It's tricky so stay dry as you navigate this area.
At the end of this short walk you are treated to a small hot water fall. At the top of the ladder there is a small pool that people soak in.
Wandering further south, I noticed some movement on the other side of the river. I was happy to be sharing this area with one of our locals...a Big Horn Sheep. This one was quite small, so I wondered where the rest of his family was. I usually sight them in groups of 5-7 or so. I sat and watched him for about a half hour. He stayed for a total of a couple of hours, grazing and relaxing on the steep mountain side.
Here is a quick video I shot of my furry friend and the surrounding area. My video skills need some work...

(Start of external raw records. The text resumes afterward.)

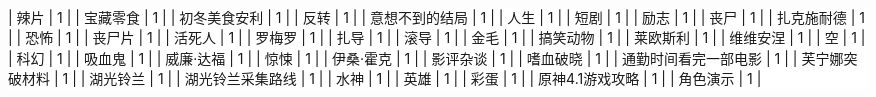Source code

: | 辣片 | 1 |
| 宝藏零食 | 1 |
| 初冬美食安利 | 1 |
| 反转 | 1 |
| 意想不到的结局 | 1 |
| 人生 | 1 |
| 短剧 | 1 |
| 励志 | 1 |
| 丧尸 | 1 |
| 扎克施耐德 | 1 |
| 恐怖 | 1 |
| 丧尸片 | 1 |
| 活死人 | 1 |
| 罗梅罗 | 1 |
| 扎导 | 1 |
| 滚导 | 1 |
| 金毛 | 1 |
| 搞笑动物 | 1 |
| 莱欧斯利 | 1 |
| 维维安涅 | 1 |
| 空 | 1 |
| 科幻 | 1 |
| 吸血鬼 | 1 |
| 威廉·达福 | 1 |
| 惊悚 | 1 |
| 伊桑·霍克 | 1 |
| 影评杂谈 | 1 |
| 嗜血破晓 | 1 |
| 通勤时间看完一部电影 | 1 |
| 芙宁娜突破材料 | 1 |
| 湖光铃兰 | 1 |
| 湖光铃兰采集路线 | 1 |
| 水神 | 1 |
| 英雄 | 1 |
| 彩蛋 | 1 |
| 原神4.1游戏攻略 | 1 |
| 角色演示 | 1 |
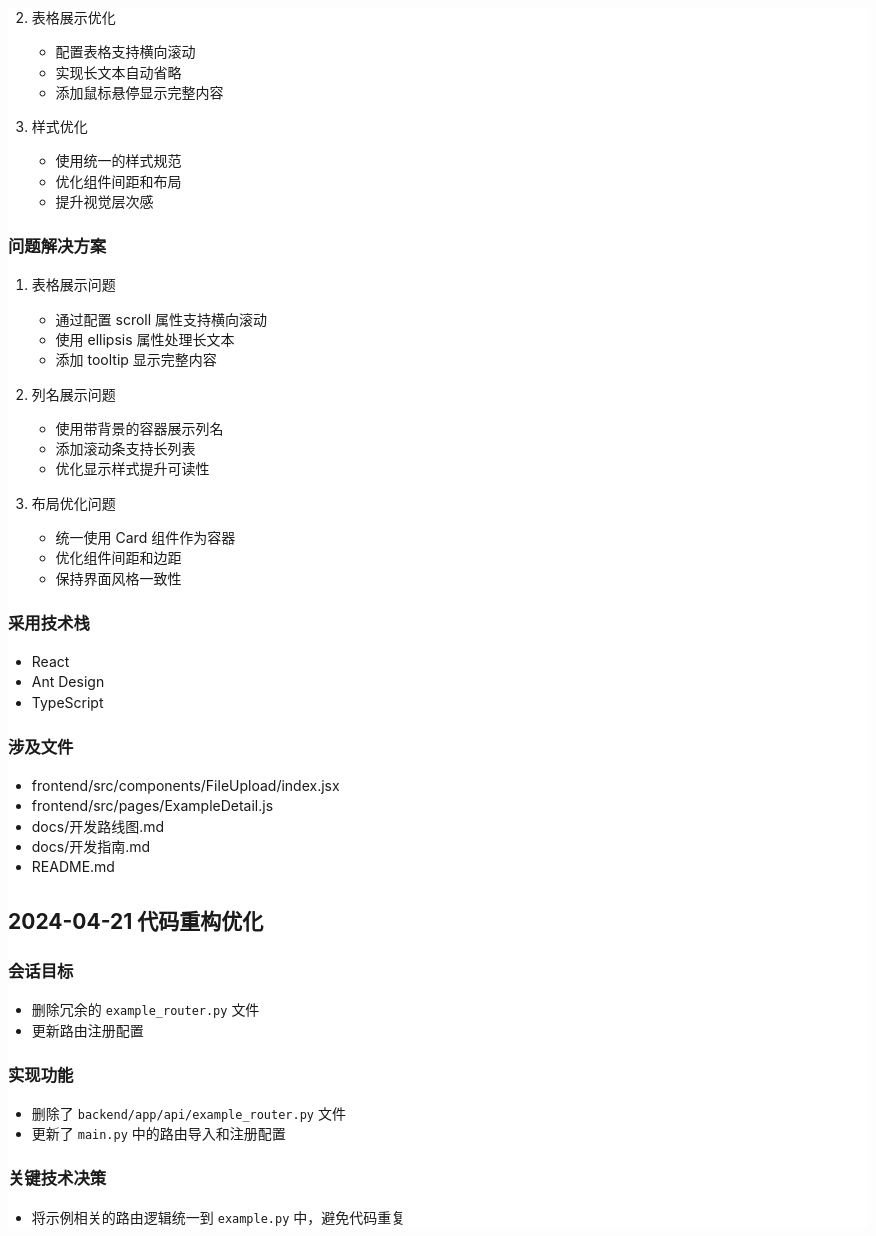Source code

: 2. 表格展示优化
   - 配置表格支持横向滚动
   - 实现长文本自动省略
   - 添加鼠标悬停显示完整内容

3. 样式优化
   - 使用统一的样式规范
   - 优化组件间距和布局
   - 提升视觉层次感

### 问题解决方案
1. 表格展示问题
   - 通过配置 scroll 属性支持横向滚动
   - 使用 ellipsis 属性处理长文本
   - 添加 tooltip 显示完整内容

2. 列名展示问题
   - 使用带背景的容器展示列名
   - 添加滚动条支持长列表
   - 优化显示样式提升可读性

3. 布局优化问题
   - 统一使用 Card 组件作为容器
   - 优化组件间距和边距
   - 保持界面风格一致性

### 采用技术栈
- React
- Ant Design
- TypeScript

### 涉及文件
- frontend/src/components/FileUpload/index.jsx
- frontend/src/pages/ExampleDetail.js
- docs/开发路线图.md
- docs/开发指南.md
- README.md 

## 2024-04-21 代码重构优化

### 会话目标
- 删除冗余的 `example_router.py` 文件
- 更新路由注册配置

### 实现功能
- 删除了 `backend/app/api/example_router.py` 文件
- 更新了 `main.py` 中的路由导入和注册配置

### 关键技术决策
- 将示例相关的路由逻辑统一到 `example.py` 中，避免代码重复
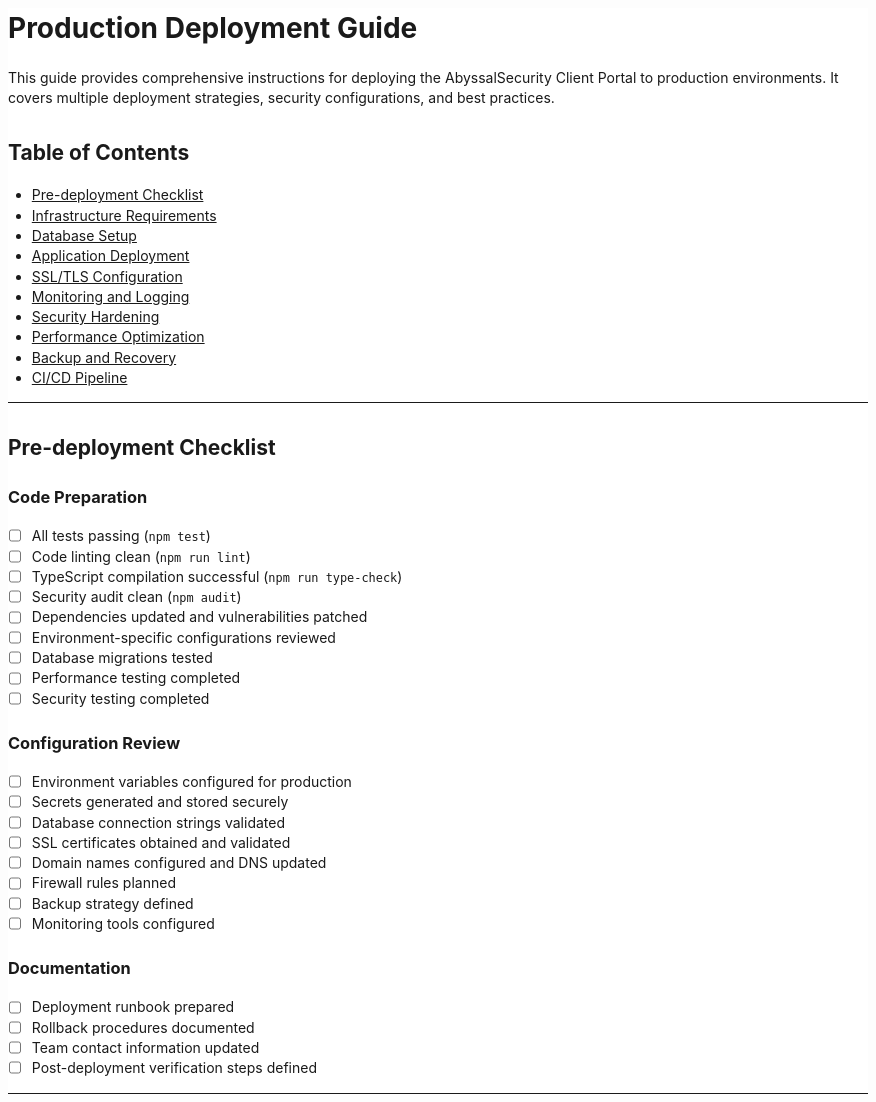 # Production Deployment Guide

This guide provides comprehensive instructions for deploying the AbyssalSecurity Client Portal to production environments. It covers multiple deployment strategies, security configurations, and best practices.

## Table of Contents
- [Pre-deployment Checklist](#pre-deployment-checklist)
- [Infrastructure Requirements](#infrastructure-requirements)
- [Database Setup](#database-setup)
- [Application Deployment](#application-deployment)
- [SSL/TLS Configuration](#ssltls-configuration)
- [Monitoring and Logging](#monitoring-and-logging)
- [Security Hardening](#security-hardening)
- [Performance Optimization](#performance-optimization)
- [Backup and Recovery](#backup-and-recovery)
- [CI/CD Pipeline](#cicd-pipeline)

---

## Pre-deployment Checklist

### Code Preparation
- [ ] All tests passing (`npm test`)
- [ ] Code linting clean (`npm run lint`)
- [ ] TypeScript compilation successful (`npm run type-check`)
- [ ] Security audit clean (`npm audit`)
- [ ] Dependencies updated and vulnerabilities patched
- [ ] Environment-specific configurations reviewed
- [ ] Database migrations tested
- [ ] Performance testing completed
- [ ] Security testing completed

### Configuration Review
- [ ] Environment variables configured for production
- [ ] Secrets generated and stored securely
- [ ] Database connection strings validated
- [ ] SSL certificates obtained and validated
- [ ] Domain names configured and DNS updated
- [ ] Firewall rules planned
- [ ] Backup strategy defined
- [ ] Monitoring tools configured

### Documentation
- [ ] Deployment runbook prepared
- [ ] Rollback procedures documented
- [ ] Team contact information updated
- [ ] Post-deployment verification steps defined

---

On top of this little bluff was a great view, so I decided to make my camp here.
My little camp, a perfect site just above the river.
Below my camp site was a great little area to do some fishing with my Tenkara USA Iwana 12' rod. The fish weren't interested, but I got some practice with my new rod, as I'm still a newby.
After a couple hours of fishing with no luck, I headed back to camp to make some dinner before it got dark. I'm still experimenting with different stove setups, hence the redundancy of Calderas.
As the sun disappeared behind the mountain, I was treated to the contrast of the rugged terrain.
One thing about winter backpacking...the nights are long. Real long! After 13 hours of dark, well let's say I was very rested! The morning light treated me to more beautiful contrast as I headed back to where I started.
A quick overnight trip like this is a wonderful way to walk off some calories, and escape the holiday hustle and bustle. This peaceful area was just what I needed!